Yesterday our debate team competed against another high-performing school in Eastern Province, Kayonza Modern School. Unfortunately, Evan, who is the debate club sponsor, and myself, the annoying sidekick, had only one day to prepare our students. Due to some avoidable confusion our students had only one day to prepare for the debate, the motion being: “Privatization should be encouraged in Rwanda.”
Kayonza, unlike Nyagatare S.S., offers students arts concentrations like HEG (= history + economics + geography). This meant their students had another distinct advantage over our students. In a country where education is predominantly directed solely towards two different national exams, one’s knowledge is geared specifically towards passing those exams. That means rote memorization is a key component of your academic development. Our kids study sciences, their kids study economics. So, it was unsurprising that they outperformed us.
What remained painfully obvious, however, in the brief snatches of back-and-forth I could gather from the rear of the dining hall was that critical thinking and worldly exposure remains a distinct problem regardless of your school. Sure, the Kayonza students spouted off a fair amount of theoretically viable economic theories for the adoption of more privatization-friendly policy. They also spouted off a fair amount of unsubstantiated babble, just as our students did. But most remarkably for a debate, there was a serious dearth of detailed examples, applicable anecdotes, or statistics to substantiate any of the claims either team made.
This is the challenge: to initiate a learning process of self-exploration and contemplative reflection on one’s own ideas in a bunch of students who have no idea how valuable those skills are, and, to be honest, don’t really need them to graduate and go to university. If I can get even a fraction of my students to increase their capacity to think critically in whatever time I may have remaining here at Nsheke, then I will be happy. But not satisfied.

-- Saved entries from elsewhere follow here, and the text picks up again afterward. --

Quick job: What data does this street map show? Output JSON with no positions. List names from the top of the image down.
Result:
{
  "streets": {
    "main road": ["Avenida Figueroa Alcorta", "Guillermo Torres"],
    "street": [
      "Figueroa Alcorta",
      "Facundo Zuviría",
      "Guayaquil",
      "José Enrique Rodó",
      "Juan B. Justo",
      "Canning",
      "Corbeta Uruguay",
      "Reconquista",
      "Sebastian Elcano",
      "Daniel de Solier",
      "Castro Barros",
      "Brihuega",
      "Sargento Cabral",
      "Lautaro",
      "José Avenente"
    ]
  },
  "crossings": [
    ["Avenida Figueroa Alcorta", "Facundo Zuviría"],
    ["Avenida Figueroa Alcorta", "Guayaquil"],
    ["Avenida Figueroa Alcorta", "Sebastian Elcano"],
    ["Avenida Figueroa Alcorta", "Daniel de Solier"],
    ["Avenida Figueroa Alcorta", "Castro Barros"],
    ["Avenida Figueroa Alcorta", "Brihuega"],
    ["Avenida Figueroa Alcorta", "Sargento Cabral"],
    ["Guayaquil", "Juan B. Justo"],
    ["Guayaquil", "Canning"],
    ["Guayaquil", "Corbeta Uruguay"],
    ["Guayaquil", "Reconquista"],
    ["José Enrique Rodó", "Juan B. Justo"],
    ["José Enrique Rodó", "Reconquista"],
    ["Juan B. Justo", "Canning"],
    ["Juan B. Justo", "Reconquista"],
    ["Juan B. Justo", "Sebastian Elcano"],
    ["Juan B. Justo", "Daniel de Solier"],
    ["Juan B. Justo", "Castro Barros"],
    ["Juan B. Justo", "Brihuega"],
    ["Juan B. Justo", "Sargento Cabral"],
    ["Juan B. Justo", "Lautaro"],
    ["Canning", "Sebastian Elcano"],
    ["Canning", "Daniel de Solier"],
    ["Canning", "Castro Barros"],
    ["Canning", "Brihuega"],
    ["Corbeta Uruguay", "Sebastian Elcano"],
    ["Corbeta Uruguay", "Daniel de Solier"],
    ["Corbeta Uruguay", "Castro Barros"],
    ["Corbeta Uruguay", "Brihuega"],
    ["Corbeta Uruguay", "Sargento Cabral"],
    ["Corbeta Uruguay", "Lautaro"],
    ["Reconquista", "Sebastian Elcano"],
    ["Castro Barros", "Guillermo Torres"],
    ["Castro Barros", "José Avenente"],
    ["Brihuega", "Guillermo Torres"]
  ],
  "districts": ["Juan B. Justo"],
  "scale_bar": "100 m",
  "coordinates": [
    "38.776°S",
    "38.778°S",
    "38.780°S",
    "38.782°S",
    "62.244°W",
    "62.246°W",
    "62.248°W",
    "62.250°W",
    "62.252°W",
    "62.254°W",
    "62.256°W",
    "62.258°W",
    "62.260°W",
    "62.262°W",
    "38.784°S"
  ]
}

What’s more, even if the kids had been using their noggins, we wouldn’t have heard it. They often have wildly exaggerated speaking styles characterized most notably by their near consumption of the microphone. I thought for the briefest of moments yesterday one girl was having an asthma attack as she exploded into the microphone. It sounded uncannily like Vader threatening some peon in the Death Star, only the peons were my students.